* **Your assignment**: Your answer must restate each entry below word for word, with no pictures in it.

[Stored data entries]
+++++

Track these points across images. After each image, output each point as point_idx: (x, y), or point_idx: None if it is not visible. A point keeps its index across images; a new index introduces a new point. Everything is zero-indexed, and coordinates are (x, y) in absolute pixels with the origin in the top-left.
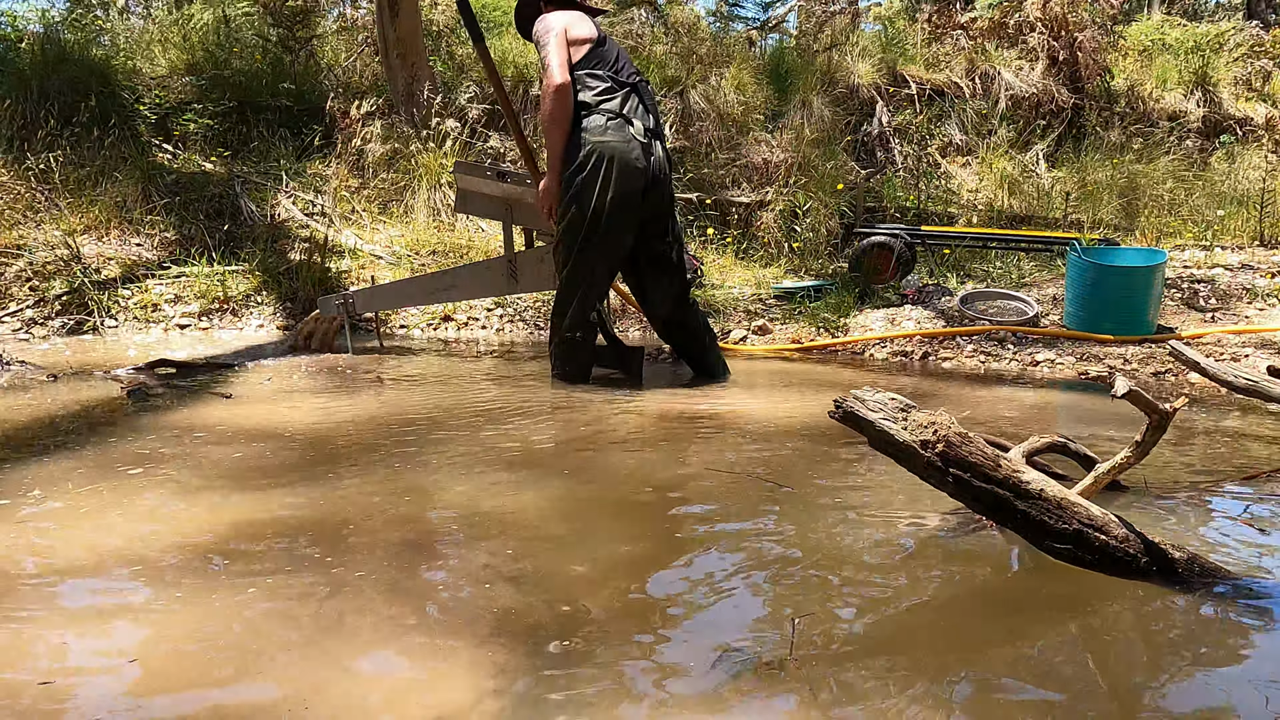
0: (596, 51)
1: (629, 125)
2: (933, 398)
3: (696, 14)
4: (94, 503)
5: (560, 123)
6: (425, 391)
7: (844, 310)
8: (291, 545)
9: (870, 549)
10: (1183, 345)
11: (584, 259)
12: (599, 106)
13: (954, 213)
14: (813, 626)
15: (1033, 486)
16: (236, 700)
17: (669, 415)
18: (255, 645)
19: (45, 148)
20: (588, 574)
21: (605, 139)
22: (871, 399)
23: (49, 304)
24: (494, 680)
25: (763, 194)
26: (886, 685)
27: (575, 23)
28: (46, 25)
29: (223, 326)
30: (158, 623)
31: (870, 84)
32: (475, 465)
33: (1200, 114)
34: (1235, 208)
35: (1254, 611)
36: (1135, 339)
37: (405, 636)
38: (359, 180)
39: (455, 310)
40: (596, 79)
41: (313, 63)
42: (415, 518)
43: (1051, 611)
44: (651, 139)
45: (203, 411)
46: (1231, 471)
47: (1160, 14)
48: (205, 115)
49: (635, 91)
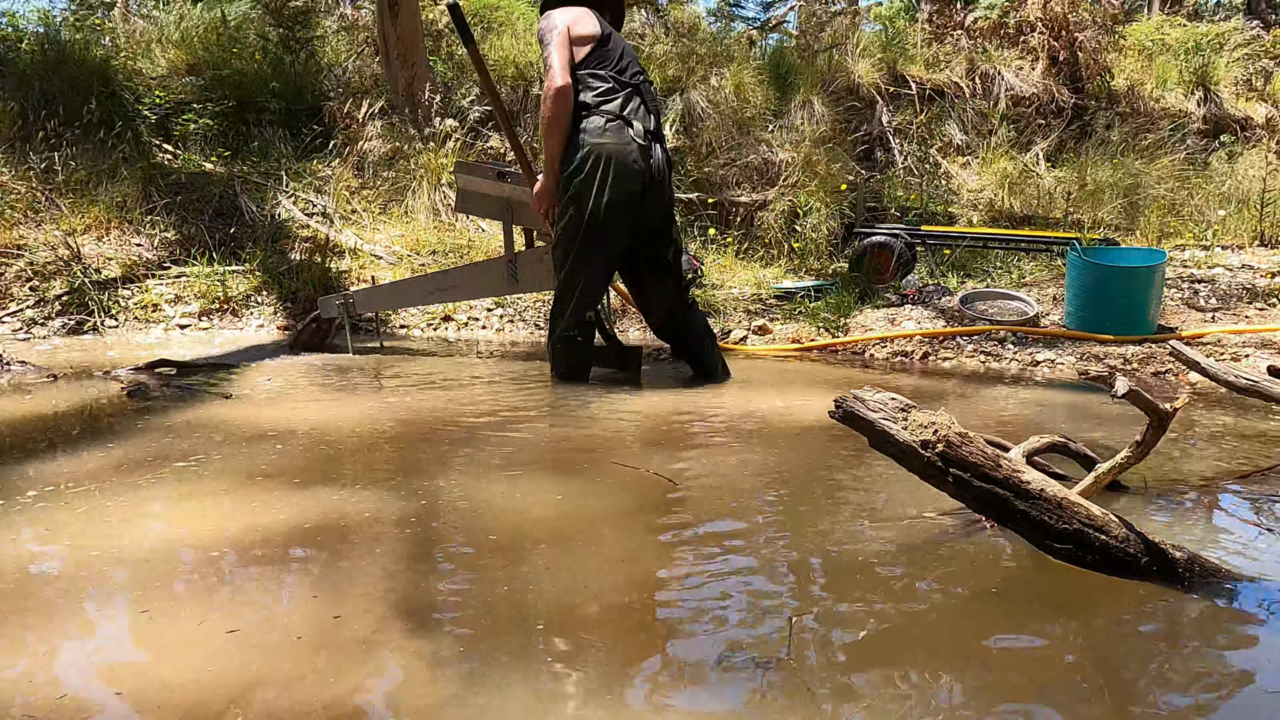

+++++

* **Exercise solution**:
Track these points across images. After each image, output each point as point_idx: (x, y), or point_idx: None if it is not visible. A point keeps its index across images; a new index introduces a new point. Everything is zero-indexed, and coordinates are (x, y) in absolute pixels with the origin in the top-left.
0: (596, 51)
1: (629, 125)
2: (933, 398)
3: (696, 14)
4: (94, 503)
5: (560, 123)
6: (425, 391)
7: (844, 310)
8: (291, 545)
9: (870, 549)
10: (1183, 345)
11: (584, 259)
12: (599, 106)
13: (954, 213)
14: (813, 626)
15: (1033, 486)
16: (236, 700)
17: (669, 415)
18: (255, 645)
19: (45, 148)
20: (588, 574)
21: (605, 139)
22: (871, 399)
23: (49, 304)
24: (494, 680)
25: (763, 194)
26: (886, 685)
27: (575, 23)
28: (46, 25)
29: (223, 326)
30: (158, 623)
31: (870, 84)
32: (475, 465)
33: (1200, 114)
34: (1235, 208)
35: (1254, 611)
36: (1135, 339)
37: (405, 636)
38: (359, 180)
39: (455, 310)
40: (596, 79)
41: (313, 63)
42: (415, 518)
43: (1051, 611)
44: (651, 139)
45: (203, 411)
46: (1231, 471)
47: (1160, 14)
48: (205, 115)
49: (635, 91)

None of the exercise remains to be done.